The reason all pregnant people are tested for this, is because gestational diabetes — as the name suggests — is a form of the illness that develops specifically in pregnancy.
"During pregnancy, the placenta makes several hormones that counteract the effect of insulin," says Rebecca Brightman, MD, assistant clinical professor and Ob/Gyn at the Icahn School of Medicine at Mount Sinai. As a result, the pancreas needs to make more insulin to control blood sugar. When the balance gets out of whack, resulting in higher glucose levels, that would be gestational diabetes, Dr. Brightman says.
If gestational diabetes is controlled, then a pregnant person doesn't have to worry about birth or pregnancy risks any more than someone who doesn't have diabetes. "However, if gestational diabetes is poorly controlled, there can be both maternal and fetal risks," Dr. Brightman says.
For example, a person with gestational diabetes might be at an increased risk of high blood pressure, or preeclampsia, Dr. Brightman says. The baby is also at risk of being significantly larger than average, or "macrosomic," which can increase the risk of needing an emergency C-section. "Macrosomic fetuses face a more challenging delivery and are at risk of traumatic birth injury, shoulder dystocia," she says. Because of these potential complications, people who are diagnosed with gestational diabetes often require more sonograms and more frequent visits to their doctors towards the end of the pregnancy. "This is all in an effort to ensure fetal well-being," she says.
Luckily, if you have gestational diabetes there are some ways to prevent these complications from happening. "Typically most women with GDM can control their blood sugars by watching carbohydrates and monitoring their blood sugar levels," Dr. Brightman says.
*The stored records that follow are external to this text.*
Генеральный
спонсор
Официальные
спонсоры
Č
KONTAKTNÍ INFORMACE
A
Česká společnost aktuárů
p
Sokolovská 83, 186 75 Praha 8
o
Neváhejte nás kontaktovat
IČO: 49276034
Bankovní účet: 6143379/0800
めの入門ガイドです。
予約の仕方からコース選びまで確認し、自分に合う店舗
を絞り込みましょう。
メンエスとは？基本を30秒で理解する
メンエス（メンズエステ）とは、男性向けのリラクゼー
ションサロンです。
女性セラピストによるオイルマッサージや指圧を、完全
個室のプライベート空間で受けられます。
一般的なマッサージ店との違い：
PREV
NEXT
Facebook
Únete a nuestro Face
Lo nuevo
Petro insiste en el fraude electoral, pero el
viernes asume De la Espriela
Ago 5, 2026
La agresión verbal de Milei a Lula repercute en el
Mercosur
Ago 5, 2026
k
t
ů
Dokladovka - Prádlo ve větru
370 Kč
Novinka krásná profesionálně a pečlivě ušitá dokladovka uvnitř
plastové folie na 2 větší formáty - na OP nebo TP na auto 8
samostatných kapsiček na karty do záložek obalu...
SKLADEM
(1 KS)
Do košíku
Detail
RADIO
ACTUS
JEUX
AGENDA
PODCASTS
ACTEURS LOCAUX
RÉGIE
Often this requires working with your doctor to come up with a food plan that includes what, when, and how much to eat, according to the National Institute of Diabetes and Digestive and Kidney Diseases (NIDDKD).
Diet is important when a person has gestational diabetes, because it can impact blood glucose levels. If your blood glucose is too high, your body might make ketones, which means it's using fat for energy instead of glucose, according to the NIDDKD. And if you don't take steps to manage your glucose, there is an increased risk of still birth, birth trauma, and electrolyte abnormalities in your baby, Dr. Brightman says. Your doctor might ask that you use a blood glucose meter to ensure that you're staying within your target levels. In some cases, people with gestational diabetes might need to take an oral hypoglycemic medication or get insulin injections to maintain normal glucose levels, she says.
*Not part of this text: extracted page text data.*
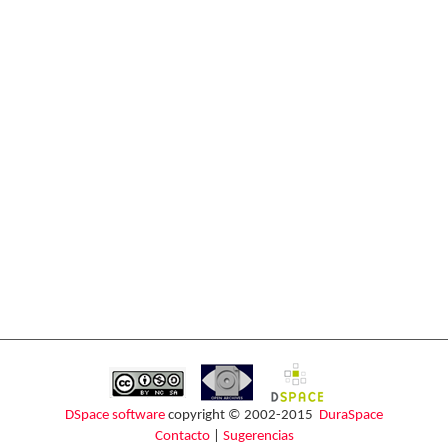
DSpace software
copyright © 2002-2015
DuraSpace
Contacto
|
Sugerencias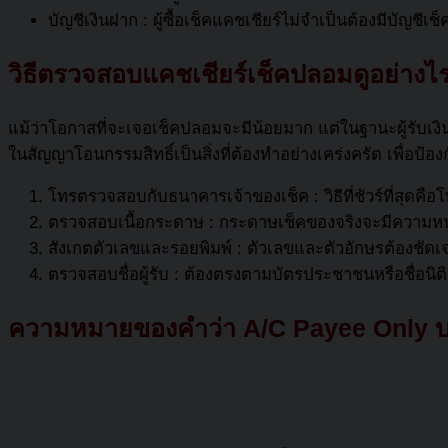
บัญชีเงินฝาก : ผู้ซื้อเช็คแคชเชียร์ไม่จำเป็นต้องมีบัญชีเ
วิธีตรวจสอบ
แคชเชียร์เช็ค
ปลอมดูอย่างไ
แม้ว่าโอกาสที่จะเจอเช็คปลอมจะมีน้อยมาก แต่ในฐานะผู้รับ
ในสัญญาโอนกรรมสิทธิ์เป็นสิ่งที่ต้องทำอย่างเคร่งครัด เพื่อป้อ
โทรตรวจสอบกับธนาคารเจ้าของเช็ค : วิธีที่ชัวร์ที่สุดคื
ตรวจสอบเนื้อกระดาษ : กระดาษเช็คของจริงจะมีความหนาแ
สังเกตตัวเลขและรอยพิมพ์ : ตัวเลขและตัวอักษรต้องชัด
ตรวจสอบชื่อผู้รับ : ต้องตรงตามบัตรประชาชนหรือชื่อนิต
ความหมายของคำว่า A/C Payee Only 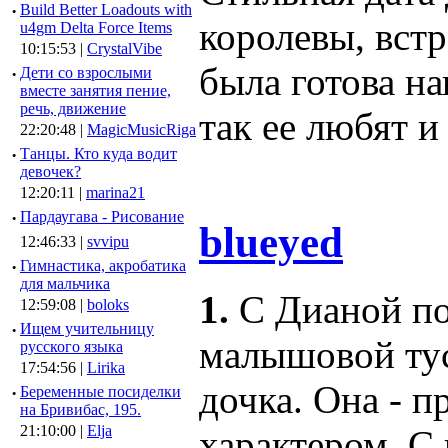
·
Build Better Loadouts with
королевы, встр
u4gm Delta Force Items
10:15:53 |
CrystalVibe
была готова н
·
Дети со взрослыми
вместе занятия пение,
речь, движение
так ее любят и
22:20:48 |
MagicMusicRiga
·
Танцы. Кто куда водит
девочек?
12:20:11 |
marina21
·
Пардаугава - Рисование
blueyed
12:46:33 |
svvipu
·
Гимнастика, акробатика
для мальчика
1.
С Дианой по
12:59:08 |
boloks
·
Ищем учительницу
малышовой тусо
русского языка
17:54:56 |
Lirika
дочка. Она - 
·
Беременные посиделки
на Бривибас, 195.
21:10:00 |
Elja
характером. С 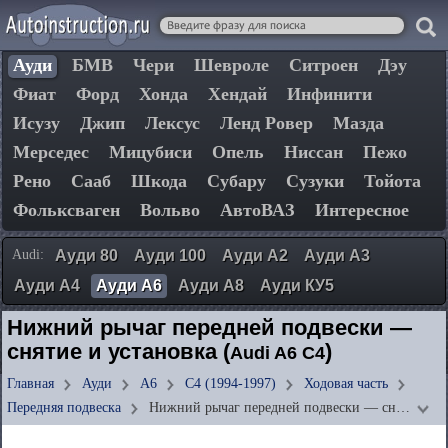
Ауди
БМВ
Чери
Шевроле
Ситроен
Дэу
Фиат
Форд
Хонда
Хендай
Инфинити
Исузу
Джип
Лексус
Ленд Ровер
Мазда
Мерседес
Мицубиси
Опель
Ниссан
Пежо
Рено
Сааб
Шкода
Субару
Сузуки
Тойота
Фольксваген
Вольво
АвтоВАЗ
Интересное
Audi:
Ауди 80
Ауди 100
Ауди А2
Ауди А3
Ауди А4
Ауди А6
Ауди А8
Ауди КУ5
Нижний рычаг передней подвески —
снятие и установка (
)
Audi A6 C4
Главная
Ауди
А6
C4 (1994-1997)
Ходовая часть
Передняя подвеска
Нижний рычаг передней подвески — сн…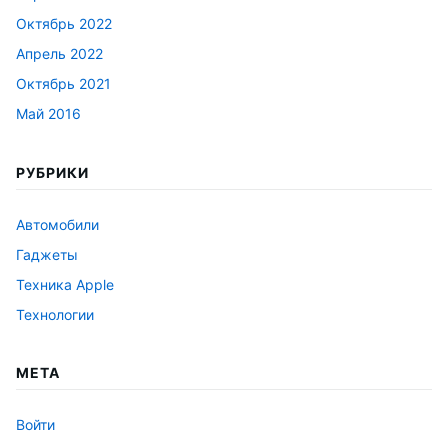
Октябрь 2022
Апрель 2022
Октябрь 2021
Май 2016
РУБРИКИ
Автомобили
Гаджеты
Техника Apple
Технологии
МЕТА
Войти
So, yes: gestational diabetes affects a person's pregnancy quite significantly. The good news is that it can be well-controlled and diagnosed during the late second and early third trimester. And while it might be a pain to have to take the extra steps to keep your glucose in check, there is a light at the end of the tunnel. Though you'd always want to be tested to be sure you're in the clear, Dr. Brightman says "gestational diabetes usually resolves postpartum."